You pray for rain, you gotta deal with the mud too. That’s a part of it.
I am preparing for the Thanksgiving and Christmas season already and as I do I think of the two dear loving girlfriends that I have lost this year and today, constant reminders of both ladies, one I know is happy that we have her two sweet boys, Noah and Murphy safe in a place together to live out their lives in perhaps not the resort they would have chosen, but they seem to be verrrrrry happy and content and we dearly love them. Now my friend Linda passed away just a week or so ago and I thought about her all day long while I removed the lights from an artificial tree to make it over if you will, Linda my friend would just laugh and chuckle with everything in her and say Rose, just hire a decorator in her true smooth Arkansan voice…
So while I removed the lights from the tree I thought of both of those fine ladies and smiled the entire time until the chore was done and now the two cats are sleeping close to the tree that they helped with, a-huh and I sit and enjoy a bowl Albondigas Soup. An easy enough dish if you plan ahead and package up ground pork and your favorite tender cuts of beef or veal. Simply thaw, season and roll into meatballs, or prepare the meatballs, sauté, package and freeze for a quick bowl of soup any night. I doubled the Fine Cooking meatball mix and adapted the seasonings to my taste adding more smoked paprika (not hot) garlic and thyme.

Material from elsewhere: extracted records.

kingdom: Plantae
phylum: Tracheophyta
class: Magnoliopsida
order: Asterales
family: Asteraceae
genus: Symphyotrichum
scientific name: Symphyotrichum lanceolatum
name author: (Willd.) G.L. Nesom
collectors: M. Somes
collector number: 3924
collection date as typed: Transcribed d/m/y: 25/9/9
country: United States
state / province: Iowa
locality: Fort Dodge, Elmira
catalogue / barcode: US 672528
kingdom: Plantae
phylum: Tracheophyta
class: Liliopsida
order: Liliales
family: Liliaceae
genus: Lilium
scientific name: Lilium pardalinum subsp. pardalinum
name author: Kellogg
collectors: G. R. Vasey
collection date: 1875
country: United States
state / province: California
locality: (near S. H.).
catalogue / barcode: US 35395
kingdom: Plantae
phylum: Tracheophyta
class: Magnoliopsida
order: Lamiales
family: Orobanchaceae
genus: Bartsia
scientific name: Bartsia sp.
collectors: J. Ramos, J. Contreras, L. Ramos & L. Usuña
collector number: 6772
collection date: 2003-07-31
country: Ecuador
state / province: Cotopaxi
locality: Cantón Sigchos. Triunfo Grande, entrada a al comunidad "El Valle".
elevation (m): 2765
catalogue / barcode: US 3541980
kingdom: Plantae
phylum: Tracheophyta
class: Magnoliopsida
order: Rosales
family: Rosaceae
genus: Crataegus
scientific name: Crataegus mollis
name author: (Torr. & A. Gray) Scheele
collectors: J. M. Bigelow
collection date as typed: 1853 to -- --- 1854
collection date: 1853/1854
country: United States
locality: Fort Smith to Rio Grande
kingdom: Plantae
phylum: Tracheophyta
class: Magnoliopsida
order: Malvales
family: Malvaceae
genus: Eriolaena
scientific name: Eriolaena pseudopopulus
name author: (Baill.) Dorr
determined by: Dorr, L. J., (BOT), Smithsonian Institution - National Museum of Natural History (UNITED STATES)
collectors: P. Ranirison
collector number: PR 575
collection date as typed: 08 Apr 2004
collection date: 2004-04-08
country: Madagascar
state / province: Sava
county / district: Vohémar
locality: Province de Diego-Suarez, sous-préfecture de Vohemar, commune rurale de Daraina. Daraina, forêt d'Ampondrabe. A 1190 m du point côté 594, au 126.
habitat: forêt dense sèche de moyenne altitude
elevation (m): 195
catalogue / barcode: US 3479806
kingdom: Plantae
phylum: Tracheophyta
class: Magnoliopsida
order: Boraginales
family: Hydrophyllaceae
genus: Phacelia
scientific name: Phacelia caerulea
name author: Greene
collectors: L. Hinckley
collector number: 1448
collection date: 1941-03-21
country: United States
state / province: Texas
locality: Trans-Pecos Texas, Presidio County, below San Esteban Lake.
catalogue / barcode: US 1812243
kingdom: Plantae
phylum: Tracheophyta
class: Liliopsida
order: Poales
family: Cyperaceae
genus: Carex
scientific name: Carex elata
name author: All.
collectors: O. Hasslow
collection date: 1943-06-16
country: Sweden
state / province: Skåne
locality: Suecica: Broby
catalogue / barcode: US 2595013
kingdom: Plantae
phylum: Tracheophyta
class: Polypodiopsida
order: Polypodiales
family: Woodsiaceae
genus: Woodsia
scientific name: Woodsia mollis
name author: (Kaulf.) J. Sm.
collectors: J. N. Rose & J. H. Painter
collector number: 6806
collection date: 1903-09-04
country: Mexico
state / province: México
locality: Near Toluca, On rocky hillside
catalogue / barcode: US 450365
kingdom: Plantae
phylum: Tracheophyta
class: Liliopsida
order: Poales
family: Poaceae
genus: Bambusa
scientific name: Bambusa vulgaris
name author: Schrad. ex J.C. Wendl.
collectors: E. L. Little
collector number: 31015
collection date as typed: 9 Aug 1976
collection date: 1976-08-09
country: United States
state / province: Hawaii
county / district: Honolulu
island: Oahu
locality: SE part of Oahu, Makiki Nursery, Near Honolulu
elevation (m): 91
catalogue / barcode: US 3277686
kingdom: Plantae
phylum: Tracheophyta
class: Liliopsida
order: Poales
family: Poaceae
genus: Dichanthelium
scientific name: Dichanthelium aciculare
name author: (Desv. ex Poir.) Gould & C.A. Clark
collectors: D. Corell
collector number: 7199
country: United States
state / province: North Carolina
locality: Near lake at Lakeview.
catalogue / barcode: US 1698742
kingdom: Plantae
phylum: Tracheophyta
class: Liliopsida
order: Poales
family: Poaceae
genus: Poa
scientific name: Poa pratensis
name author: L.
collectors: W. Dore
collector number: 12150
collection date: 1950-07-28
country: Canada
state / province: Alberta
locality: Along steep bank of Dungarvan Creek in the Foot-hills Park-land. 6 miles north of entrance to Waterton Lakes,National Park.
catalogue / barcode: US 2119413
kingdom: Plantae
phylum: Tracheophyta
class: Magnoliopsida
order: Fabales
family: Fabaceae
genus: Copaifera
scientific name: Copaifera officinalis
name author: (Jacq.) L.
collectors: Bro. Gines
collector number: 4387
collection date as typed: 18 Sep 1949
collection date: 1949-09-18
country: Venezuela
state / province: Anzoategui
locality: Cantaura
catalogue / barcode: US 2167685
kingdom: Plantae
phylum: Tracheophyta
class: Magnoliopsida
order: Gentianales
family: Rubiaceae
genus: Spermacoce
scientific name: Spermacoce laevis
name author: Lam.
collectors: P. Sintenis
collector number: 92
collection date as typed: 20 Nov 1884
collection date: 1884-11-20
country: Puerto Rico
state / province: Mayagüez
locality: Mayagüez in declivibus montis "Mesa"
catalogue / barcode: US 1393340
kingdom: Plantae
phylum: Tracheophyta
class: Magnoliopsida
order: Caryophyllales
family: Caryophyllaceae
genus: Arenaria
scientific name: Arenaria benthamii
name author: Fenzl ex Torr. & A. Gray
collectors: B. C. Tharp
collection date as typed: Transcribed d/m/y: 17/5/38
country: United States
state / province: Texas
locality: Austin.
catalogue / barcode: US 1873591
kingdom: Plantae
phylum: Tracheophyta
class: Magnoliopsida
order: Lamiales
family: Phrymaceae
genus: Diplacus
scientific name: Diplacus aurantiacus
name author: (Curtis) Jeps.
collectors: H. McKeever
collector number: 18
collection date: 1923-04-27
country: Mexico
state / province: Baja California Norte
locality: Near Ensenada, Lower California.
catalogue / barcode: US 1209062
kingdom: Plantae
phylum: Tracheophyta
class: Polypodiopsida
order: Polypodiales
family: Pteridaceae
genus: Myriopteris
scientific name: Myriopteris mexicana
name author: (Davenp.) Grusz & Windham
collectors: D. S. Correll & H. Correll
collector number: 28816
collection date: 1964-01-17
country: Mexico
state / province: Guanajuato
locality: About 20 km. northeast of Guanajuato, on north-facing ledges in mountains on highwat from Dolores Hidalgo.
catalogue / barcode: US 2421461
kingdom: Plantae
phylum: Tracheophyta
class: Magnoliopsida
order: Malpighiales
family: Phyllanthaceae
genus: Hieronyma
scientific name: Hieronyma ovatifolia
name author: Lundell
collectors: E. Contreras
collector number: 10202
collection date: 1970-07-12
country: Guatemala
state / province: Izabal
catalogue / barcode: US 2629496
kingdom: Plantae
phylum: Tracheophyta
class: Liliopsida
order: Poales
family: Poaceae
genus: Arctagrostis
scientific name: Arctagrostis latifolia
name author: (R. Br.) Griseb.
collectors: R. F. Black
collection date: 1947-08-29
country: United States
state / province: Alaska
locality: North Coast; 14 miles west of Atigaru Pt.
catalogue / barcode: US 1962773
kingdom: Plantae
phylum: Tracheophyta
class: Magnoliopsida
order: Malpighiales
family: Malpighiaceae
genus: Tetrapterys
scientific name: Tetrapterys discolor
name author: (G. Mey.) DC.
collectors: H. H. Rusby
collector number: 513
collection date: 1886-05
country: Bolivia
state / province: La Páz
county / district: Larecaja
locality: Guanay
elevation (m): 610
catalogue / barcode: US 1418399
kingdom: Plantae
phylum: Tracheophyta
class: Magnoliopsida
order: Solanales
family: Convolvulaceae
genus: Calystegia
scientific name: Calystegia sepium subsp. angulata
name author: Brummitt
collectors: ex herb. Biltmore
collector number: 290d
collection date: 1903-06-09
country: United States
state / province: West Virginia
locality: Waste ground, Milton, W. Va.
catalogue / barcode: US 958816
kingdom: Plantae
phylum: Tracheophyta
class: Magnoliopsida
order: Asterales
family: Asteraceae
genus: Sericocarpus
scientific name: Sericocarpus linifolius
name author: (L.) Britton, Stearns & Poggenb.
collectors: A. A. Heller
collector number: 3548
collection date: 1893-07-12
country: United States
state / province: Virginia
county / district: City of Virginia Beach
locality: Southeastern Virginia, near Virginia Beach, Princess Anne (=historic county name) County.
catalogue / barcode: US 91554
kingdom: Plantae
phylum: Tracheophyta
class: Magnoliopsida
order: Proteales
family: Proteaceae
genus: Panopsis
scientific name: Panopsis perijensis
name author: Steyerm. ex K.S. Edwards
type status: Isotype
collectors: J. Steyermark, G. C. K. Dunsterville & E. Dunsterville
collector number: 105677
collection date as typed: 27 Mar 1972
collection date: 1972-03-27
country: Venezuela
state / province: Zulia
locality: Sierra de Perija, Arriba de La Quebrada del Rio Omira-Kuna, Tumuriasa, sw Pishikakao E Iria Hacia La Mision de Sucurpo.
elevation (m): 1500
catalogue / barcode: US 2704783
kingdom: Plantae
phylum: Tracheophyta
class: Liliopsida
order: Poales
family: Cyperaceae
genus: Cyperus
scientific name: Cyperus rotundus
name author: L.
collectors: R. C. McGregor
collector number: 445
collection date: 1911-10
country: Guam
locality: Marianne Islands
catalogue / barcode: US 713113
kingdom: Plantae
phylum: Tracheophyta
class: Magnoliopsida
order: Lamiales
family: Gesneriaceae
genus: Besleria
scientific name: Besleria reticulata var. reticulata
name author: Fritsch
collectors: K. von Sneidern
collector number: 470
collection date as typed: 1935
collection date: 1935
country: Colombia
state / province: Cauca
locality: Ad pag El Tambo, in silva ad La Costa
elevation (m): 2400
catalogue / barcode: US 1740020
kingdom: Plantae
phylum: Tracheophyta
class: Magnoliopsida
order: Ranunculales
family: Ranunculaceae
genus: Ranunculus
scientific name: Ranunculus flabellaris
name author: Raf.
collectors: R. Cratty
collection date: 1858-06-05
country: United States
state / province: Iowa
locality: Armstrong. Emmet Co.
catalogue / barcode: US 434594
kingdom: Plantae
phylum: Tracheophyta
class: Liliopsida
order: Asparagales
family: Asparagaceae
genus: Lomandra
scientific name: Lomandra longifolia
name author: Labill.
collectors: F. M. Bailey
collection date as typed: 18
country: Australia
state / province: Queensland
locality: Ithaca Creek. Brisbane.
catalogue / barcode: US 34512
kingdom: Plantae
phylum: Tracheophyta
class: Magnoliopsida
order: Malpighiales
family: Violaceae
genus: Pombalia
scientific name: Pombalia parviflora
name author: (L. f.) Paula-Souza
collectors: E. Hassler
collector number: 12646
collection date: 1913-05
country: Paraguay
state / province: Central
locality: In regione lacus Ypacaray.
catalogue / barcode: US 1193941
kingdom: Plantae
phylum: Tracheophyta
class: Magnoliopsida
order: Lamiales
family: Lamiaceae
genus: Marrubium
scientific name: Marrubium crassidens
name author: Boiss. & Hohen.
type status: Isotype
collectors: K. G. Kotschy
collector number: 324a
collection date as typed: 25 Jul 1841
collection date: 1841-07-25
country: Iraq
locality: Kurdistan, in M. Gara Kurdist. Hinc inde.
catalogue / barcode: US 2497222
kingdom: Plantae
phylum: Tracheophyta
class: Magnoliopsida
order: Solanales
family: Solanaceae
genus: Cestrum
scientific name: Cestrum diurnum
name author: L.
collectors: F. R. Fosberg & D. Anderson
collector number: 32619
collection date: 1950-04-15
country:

I chose to grind the scraps and thinner parts of a trimmed out beef tenderloin along with a pork tenderloin
Smoky Albondigas Soup Fine Cooking – Perfect for our monsoon like weather last night…
12 oz. ground veal
12 oz. ground pork (preferably shoulder)
3 medium cloves garlic, 1 minced, 2 thinly sliced
2 tsp. chopped fresh thyme; more for garnish
1/4 tsp. plus 1/8 tsp. hot smoked paprika
Kosher salt and freshly ground black pepper
3 oz. manchego, finely grated
1 large egg, lightly beaten
1/3 cup panko
2 Tbs. olive oil
1/8 tsp. saffron
4 cups lower-salt chicken broth
15 oz. can crushed tomatoes
8 oz. angel hair pasta, broken into thirds
1 Tbs. finely chopped fresh flat-leaf parsley
1. Gently mix the veal and pork with the minced garlic, 1 tsp. of the thyme, 1/4 tsp. paprika, 1 tsp. salt, and 1/2 tsp. black pepper in a large bowl. Add the manchego, egg, and panic, and gently mix until the meat absorbs the breadcrumbs. Gently roll 1+1/2-oz. portions of the meat into balls; you should get about 20.
2. Heat 1-1/2 Tbs. of the oil in a 5-to 6-quart heavy-duty pot over medium-high heat until shimmering hot. Add half of the meatballs, reduce the heat to medium, and cook, undisturbed, until browned on the bottom, 1 to 2 minutes. Flip and brown the other side, 1 to 2 minutes more. Transfer to a paper-towel-lined plate, and repeat with the remaining meatballs.
3. Pour off all of the fat. Add the remaining 1/2 Tbs. oil and the sliced garlic to the pot. Return the pot to medium heat and cook until the garlic sizzles, about 1 minute. Add the remaining 1 tsp. thyme, 1/8 tsp. paprika, and the saffron; cook, stirring, for 15 seconds. Add the chicken broth and crushed tomatoes, and bring to a simmer. Return the meatballs to the pot, reduce the heat to medium low, cover, and simmer until the meatballs cook through (160°F), about 25 minutes. Season the broth with salt and pepper to taste.
4. Meanwhile, bring a medium pot of well-salted water to a boil. Add the pasta and cook, stirring, until tender, about 4 minutes. Drain well, return to the pot, and toss with 1/2 cup of the broth.
To serve, mound the pasta in shallow bowls. Top with the meatballs and broth, sprinkle with the parsley, remaining thyme, and serve with extra grated cheese.
*The ground pork and tenderloin didn’t have a ton of fat so there wasn’t much fat in the pan, just enough to sauté garlic and spices. A splash of Rioja red wine to deglaze the pan didn’t hurt at all.